• [TASK DESCRIPTION] Could you return every line of the material that contains the word "determine"?

▶

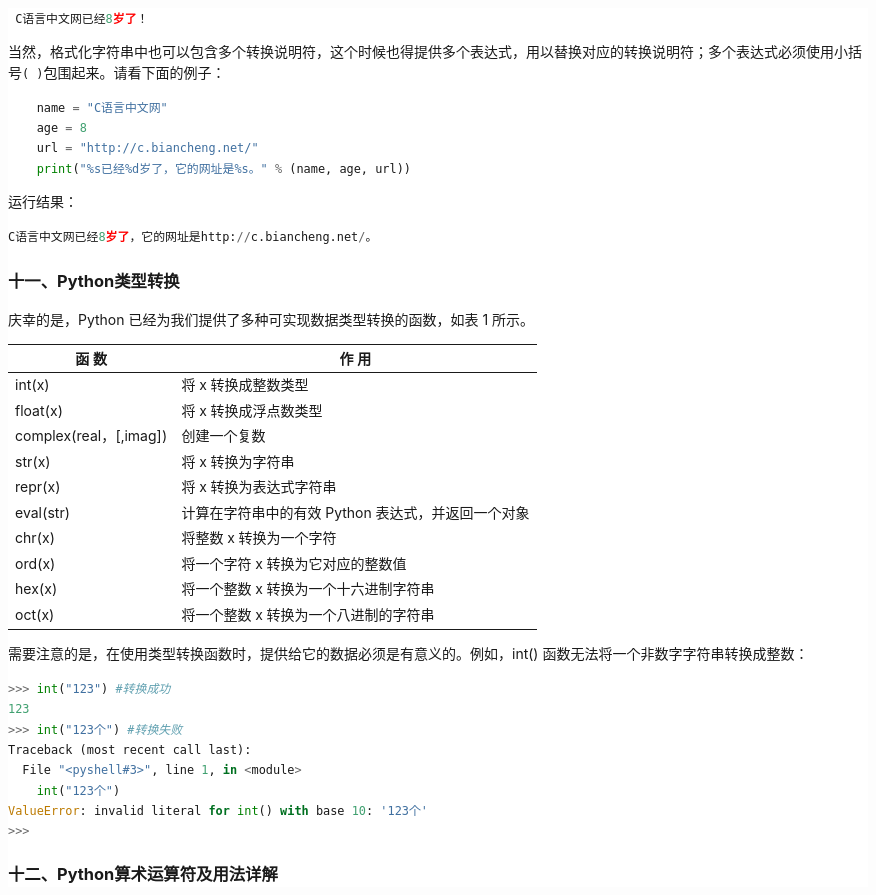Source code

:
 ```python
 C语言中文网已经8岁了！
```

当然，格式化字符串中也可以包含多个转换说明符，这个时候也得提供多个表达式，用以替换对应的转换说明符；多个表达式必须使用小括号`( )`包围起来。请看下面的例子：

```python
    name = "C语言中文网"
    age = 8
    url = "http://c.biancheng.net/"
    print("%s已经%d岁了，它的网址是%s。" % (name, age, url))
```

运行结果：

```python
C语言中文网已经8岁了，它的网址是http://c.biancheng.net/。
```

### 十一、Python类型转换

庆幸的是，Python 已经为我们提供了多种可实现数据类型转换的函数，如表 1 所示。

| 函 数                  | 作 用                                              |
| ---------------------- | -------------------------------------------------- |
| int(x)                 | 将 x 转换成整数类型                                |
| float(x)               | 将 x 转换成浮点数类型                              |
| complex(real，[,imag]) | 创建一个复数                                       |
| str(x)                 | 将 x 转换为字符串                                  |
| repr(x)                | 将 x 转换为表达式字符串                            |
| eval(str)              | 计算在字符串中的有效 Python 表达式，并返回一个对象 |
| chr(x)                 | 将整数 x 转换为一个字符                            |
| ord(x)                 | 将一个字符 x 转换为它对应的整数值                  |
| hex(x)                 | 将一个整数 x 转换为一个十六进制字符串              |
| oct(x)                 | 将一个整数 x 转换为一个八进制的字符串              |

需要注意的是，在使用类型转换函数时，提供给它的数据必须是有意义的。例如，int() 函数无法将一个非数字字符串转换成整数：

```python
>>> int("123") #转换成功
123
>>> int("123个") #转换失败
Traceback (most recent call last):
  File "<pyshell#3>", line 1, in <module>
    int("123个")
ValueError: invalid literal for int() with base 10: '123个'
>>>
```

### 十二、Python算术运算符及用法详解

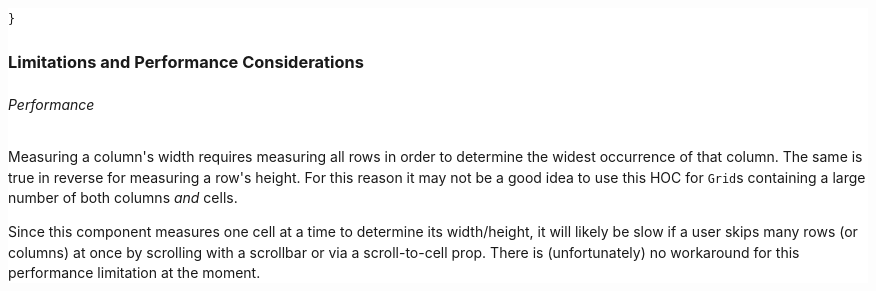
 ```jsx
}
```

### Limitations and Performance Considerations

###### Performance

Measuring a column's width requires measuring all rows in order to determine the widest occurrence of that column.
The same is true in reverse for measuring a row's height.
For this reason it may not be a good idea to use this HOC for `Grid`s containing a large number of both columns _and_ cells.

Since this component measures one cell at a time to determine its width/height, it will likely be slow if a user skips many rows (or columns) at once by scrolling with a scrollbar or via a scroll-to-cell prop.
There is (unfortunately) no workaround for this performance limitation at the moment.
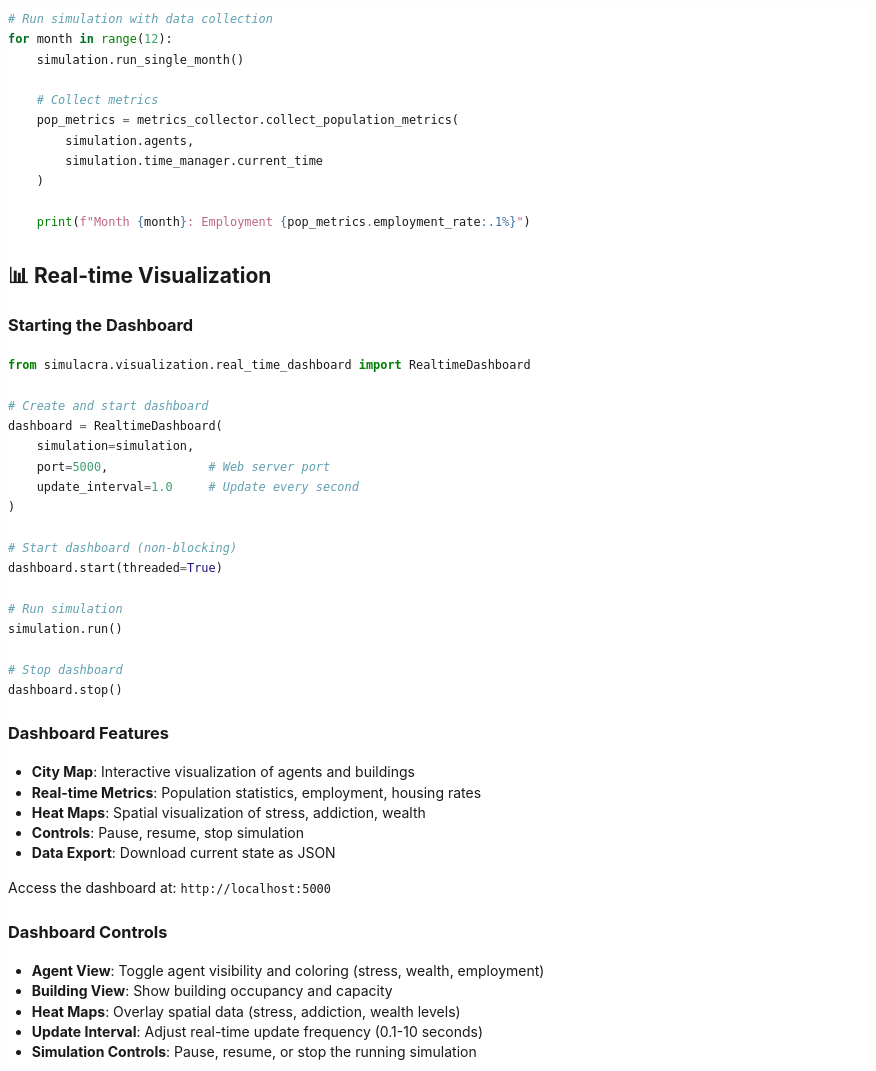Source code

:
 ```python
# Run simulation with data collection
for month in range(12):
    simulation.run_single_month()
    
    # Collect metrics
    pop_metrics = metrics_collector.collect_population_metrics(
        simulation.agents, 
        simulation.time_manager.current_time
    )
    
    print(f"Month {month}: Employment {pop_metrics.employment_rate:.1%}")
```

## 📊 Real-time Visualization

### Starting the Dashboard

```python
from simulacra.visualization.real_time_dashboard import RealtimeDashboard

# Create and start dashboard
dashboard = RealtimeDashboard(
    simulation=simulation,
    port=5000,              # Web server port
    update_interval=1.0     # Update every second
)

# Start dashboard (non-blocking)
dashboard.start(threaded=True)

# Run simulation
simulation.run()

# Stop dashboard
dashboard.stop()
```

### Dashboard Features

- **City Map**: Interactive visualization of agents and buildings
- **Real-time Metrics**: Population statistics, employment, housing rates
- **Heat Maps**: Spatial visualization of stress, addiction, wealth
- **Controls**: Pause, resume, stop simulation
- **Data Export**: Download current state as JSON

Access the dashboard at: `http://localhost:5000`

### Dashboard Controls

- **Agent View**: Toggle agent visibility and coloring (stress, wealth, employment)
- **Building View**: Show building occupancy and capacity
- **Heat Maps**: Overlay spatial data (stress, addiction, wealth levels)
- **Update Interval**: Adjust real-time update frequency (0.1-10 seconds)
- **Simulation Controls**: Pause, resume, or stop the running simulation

◀

• [YOUR RESPONSE]
Measuring a column's width requires measuring all rows in order to determine the widest occurrence of that column.
Since this component measures one cell at a time to determine its width/height, it will likely be slow if a user skips many rows (or columns) at once by scrolling with a scrollbar or via a scroll-to-cell prop.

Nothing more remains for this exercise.